AS: Olha, Abreu: deixa-me contar-te uma coisa que é o meu depoimento pessoal. Veja bem: Eu comecei a escrever muito jovem e, desde a fundação do Teatro do Estudante de Pernambuco que me interessei de muito perto pelo teatro. Então, havia outros escritores que às vezes consideravam que no teatro a língua portuguesa era uma língua fraca. Aconteceu que um dia, eu lendo Otelo… – o meu inglês não é muito bom, dá para ler somente jornais e revistas – mas eu lia o texto inglês com a tradução ao lado, para me ajudar. Então no Otelo - eu não sei se Você se lembra – existe uma cena em que Iago tenta convencer Otelo que Desdémona o está traindo e Otelo fica transtornado. Ele tem tudo para ser inseguro: é mais velho, ele é um homem de 50 anos e ela uma jovem de 14 ou 15, ele é negro e ela branca, ele um mouro estrangeiro e ela é filha do Doge, uma aristocrata, enfim está tudo preparado para um enredo de ciúmes. Então Iago, aquela alma danada, convence Otelo de que Desdémona está cometendo uma traição. Então ele diz para Otelo se esconder porque está a chegar Cássio, que seria o cúmplice de Desdémona; Iago falará com Cássio e Otelo poderá ouvir e entender até que ponto Desdémona é uma criatura desprezível. Ora, Otelo está tão perturbado que não presta atenção ao facto de que Iago não pronuncia sequer o nome de Desdémona. Quando Cássio chega ele fala bem alto: “E aí, aquela mulher que anda apaixonada por você”… ao que Cássio replica que aquela mulher é apenas uma prostituta e que não merece paixão nenhuma. Depois que Cássio deixa a cena Otelo sai do esconderijo e está de tal modo sufocado pela indignação que ele cai gritando: blood, blood, blood: sangue, sangue, sangue! Aí eu vi que dizer em português “sangue, sangue, sangue” é evidentemente mais fraco. Mas nessa altura eu não tinha pensado numa coisa, que era o seguinte: sangue era mais fraco porque a peça estava escrita em inglês. Se Shakespeare tivesse escrito a peça em português ele não teria posto lá sangue, sangue, sangue, mas sim uma outra expressão mais forte. Mas essa convicção de que o português era uma língua teatralmente mais fraca eu perdi-a quando li Vieira.

No dia em que eu li o Sermão das Cinzas eu pensei: eu posso ser um mau dramaturgo por não ter inspiração nem enredo, mas não porque o português seja uma língua fraca. Eu não sei se me lembro de tudo, mas eu vou na mesma dizer-to assim mais ou menos porque foi demasiado importante para mim este texto. Ele foi pregado no dia de Quarta-feira de Cinzas e diz assim:

Duas coisas prega hoje a igreja a todos os mortais, ambas tristes, ambas certas, ambas temerosas, ambas de difícil entendimento. Olha só para esta frase a abrir o sermão: você pode tentar traduzir estas primeiras palavras para outra qualquer língua que fica mais fraco.

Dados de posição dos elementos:
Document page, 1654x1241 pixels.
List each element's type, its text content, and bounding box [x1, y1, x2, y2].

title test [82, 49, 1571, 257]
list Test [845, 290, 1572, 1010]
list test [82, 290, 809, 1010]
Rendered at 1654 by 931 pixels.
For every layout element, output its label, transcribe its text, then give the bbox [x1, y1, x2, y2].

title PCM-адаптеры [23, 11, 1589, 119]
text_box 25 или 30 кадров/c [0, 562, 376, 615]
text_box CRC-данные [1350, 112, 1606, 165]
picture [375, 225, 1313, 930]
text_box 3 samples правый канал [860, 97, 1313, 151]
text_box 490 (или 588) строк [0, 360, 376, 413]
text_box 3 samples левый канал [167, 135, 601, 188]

> **O que fazer**
1. Reescreve o excerto desde "No dia em que" até "fica mais fraco.", inclusive, trocando "língua fraca" por "língua pobre".
2. Indica se cada afirmação concorda com o excerto, respondendo sim ou não e citando as palavras do excerto que o decidem: (a) quem fala lia Otelo só no texto inglês, sem tradução; (b) o Sermão das Cinzas foi pregado na Quarta-feira de Cinzas; (c) Iago diz o nome de Desdémona quando fala com Cássio.
Os registos não contam para nada do que aqui se pede.

> **Respostas por tarefa**
1.
No dia em que eu li o Sermão das Cinzas eu pensei: eu posso ser um mau dramaturgo por não ter inspiração nem enredo, mas não porque o português seja uma língua pobre. Eu não sei se me lembro de tudo, mas eu vou na mesma dizer-to assim mais ou menos porque foi demasiado importante para mim este texto. Ele foi pregado no dia de Quarta-feira de Cinzas e diz assim:

Duas coisas prega hoje a igreja a todos os mortais, ambas tristes, ambas certas, ambas temerosas, ambas de difícil entendimento. Olha só para esta frase a abrir o sermão: você pode tentar traduzir estas primeiras palavras para outra qualquer língua que fica mais fraco.

2.
(a) Não: "eu lia o texto inglês com a tradução ao lado, para me ajudar".
(b) Sim: "Ele foi pregado no dia de Quarta-feira de Cinzas".
(c) Não: "Iago não pronuncia sequer o nome de Desdémona".